Step 10: Glue That Side Trim

Glue your trim down so that your table gets that extra "edge" of support and prevent warping. This part should take you a while simply because you want to be careful with the placement of edges, aka you don't want gaps.

Once glued, its at this point when you decide how you want your table to look, I coated mine in alcohol to see how it would look with no stain and I really liked it so I didn't stain my wood. Because of this if you don't stain your wood you don't have to worry about its finish until the end of the project.

Step 11: Who "Framed" Roger Rabbit

Alright, If you want a metal frame you better have some money because these connector pieces are stupid expensive. Go to Home Depot, go to the piping section, and be ready to bother Rick for the next three weeks as you make him re-cut, re-thread, and re-cut pipes again cause you measured wrong.

Use what ever dimensions you want to make the table, because I'm really tall I made the legs 31 inches, plus a 3/4 inch thick table-top. Overall that makes my table a little taller than 30 inch standard desk.

Set up your frame, make sure everything is the right size and nothing is loose. Test out your heights by placing the tabletop on it.

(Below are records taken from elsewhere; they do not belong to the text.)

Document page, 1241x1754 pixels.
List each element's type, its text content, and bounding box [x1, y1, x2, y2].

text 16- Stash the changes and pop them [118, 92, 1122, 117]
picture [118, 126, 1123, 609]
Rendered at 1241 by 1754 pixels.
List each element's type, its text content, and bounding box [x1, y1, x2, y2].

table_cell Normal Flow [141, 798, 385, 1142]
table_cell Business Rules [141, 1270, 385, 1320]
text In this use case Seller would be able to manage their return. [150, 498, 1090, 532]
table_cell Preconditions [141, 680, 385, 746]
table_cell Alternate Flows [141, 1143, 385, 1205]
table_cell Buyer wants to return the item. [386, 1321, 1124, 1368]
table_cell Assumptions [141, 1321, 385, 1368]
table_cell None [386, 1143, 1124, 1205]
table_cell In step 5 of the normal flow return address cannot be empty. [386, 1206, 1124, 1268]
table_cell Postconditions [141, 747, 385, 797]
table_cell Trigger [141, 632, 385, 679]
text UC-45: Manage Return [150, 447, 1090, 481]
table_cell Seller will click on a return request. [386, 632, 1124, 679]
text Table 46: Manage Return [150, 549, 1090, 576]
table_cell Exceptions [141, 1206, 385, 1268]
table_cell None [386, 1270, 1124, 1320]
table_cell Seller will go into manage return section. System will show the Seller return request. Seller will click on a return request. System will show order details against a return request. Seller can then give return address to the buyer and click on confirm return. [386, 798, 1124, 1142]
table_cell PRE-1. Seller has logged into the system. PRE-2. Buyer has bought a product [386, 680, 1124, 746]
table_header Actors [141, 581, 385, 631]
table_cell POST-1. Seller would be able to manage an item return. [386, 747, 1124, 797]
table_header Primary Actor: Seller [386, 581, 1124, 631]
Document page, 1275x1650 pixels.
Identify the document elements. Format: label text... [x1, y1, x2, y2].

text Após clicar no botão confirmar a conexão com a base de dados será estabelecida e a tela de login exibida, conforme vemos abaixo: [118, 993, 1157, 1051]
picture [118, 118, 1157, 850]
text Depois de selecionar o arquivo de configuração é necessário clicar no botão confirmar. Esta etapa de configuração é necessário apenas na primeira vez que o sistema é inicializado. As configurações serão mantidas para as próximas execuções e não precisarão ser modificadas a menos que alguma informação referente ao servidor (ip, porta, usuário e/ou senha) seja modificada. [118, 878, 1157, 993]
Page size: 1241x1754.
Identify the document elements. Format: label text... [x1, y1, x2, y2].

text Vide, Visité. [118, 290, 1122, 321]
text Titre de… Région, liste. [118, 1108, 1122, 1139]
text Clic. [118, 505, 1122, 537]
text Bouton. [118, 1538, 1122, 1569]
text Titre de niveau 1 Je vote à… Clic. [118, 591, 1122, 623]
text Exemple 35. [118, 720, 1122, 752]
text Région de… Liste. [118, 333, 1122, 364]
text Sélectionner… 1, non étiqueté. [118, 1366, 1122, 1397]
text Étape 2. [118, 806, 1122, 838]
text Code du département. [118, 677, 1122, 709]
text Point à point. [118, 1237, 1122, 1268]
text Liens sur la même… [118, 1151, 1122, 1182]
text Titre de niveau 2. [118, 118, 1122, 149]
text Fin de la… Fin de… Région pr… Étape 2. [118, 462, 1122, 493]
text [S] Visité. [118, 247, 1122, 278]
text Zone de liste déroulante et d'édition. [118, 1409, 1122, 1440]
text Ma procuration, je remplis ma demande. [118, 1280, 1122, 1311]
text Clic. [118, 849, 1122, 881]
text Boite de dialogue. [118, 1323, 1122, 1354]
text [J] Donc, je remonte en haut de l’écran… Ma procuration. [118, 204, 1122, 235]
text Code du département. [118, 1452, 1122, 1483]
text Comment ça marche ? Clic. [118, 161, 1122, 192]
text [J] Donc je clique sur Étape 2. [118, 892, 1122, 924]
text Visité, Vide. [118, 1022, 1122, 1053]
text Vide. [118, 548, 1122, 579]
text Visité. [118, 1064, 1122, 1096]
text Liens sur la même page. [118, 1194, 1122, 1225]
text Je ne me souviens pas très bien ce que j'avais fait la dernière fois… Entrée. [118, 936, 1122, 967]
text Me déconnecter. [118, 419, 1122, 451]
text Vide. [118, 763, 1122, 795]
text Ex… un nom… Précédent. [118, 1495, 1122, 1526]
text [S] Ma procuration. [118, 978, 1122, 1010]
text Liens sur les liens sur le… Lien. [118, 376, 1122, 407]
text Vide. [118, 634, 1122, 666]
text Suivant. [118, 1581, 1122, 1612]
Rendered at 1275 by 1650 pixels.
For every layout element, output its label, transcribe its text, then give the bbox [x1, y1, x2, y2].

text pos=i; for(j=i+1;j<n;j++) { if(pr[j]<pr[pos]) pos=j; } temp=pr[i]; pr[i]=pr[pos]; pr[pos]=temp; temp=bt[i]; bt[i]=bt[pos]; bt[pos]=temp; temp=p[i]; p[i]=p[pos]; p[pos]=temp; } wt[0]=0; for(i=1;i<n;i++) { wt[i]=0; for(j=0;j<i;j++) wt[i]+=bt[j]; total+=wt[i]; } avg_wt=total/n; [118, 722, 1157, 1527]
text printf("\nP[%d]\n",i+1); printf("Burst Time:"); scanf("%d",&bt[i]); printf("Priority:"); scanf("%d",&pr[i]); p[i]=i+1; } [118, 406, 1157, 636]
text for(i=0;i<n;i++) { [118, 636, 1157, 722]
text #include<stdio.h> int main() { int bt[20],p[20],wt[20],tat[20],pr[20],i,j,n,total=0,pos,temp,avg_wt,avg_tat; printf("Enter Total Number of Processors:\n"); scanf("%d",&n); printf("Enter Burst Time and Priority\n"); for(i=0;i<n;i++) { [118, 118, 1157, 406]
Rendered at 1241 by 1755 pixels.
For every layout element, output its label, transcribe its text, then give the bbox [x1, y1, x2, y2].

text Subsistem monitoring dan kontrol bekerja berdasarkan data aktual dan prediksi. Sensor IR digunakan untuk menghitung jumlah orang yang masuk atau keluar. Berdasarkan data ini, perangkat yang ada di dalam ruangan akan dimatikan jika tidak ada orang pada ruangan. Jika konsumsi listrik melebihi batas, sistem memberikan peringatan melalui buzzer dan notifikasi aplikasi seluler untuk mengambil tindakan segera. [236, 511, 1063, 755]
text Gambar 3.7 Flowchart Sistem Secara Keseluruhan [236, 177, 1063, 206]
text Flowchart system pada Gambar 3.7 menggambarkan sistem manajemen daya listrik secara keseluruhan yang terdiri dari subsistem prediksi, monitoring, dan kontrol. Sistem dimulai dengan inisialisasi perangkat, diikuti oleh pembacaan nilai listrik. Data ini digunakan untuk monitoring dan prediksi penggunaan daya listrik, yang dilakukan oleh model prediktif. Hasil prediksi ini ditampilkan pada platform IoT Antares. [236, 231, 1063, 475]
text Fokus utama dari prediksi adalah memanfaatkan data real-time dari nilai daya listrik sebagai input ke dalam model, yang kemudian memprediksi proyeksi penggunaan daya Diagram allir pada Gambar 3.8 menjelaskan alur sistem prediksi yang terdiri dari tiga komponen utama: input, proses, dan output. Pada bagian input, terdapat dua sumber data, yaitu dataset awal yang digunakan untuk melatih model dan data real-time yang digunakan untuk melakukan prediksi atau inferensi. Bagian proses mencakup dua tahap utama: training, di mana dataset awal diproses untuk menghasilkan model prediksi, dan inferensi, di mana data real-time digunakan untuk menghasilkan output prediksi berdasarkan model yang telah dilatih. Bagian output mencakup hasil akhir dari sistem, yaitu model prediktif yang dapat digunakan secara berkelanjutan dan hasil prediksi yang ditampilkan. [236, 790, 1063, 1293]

Step 12: Underside Organization

My honest to god least favorite thing about technology is the cables. So since this is gonna be a "smart" table all of the cables I'll be using will be organized to the underside of the desk. I began by routing out holes where major parts would sit; such as my laptop charger and outlet adapter. At Home Depot I found some great wire holders, I got the "one hole strap" kind so that I could modify them whichever way I needed. There were about 20 for 4 bucks so I'm definitely going to screw more into the table as more wires come along.

Step 13: Staining and Polishing

Put your table on the frame, now stain it. very simple even my dad could do it. Actually my dad has done it. His table was much better than mine.

I used a polyurethane finish because it's pretty great for wood finishes actually. During winter months though wood can warp, If you're worried and want to minimize warping you'll need to coat the underside of your desk as well.

Step 14: Enjoy Your Table!

That's it! You now have a professional looking desk and anyone who tells you otherwise isn't loved by their mother.

Anything else that I'll add to the table will be uploaded as I do it, but for now I've been really enjoying having a desk for the past few days.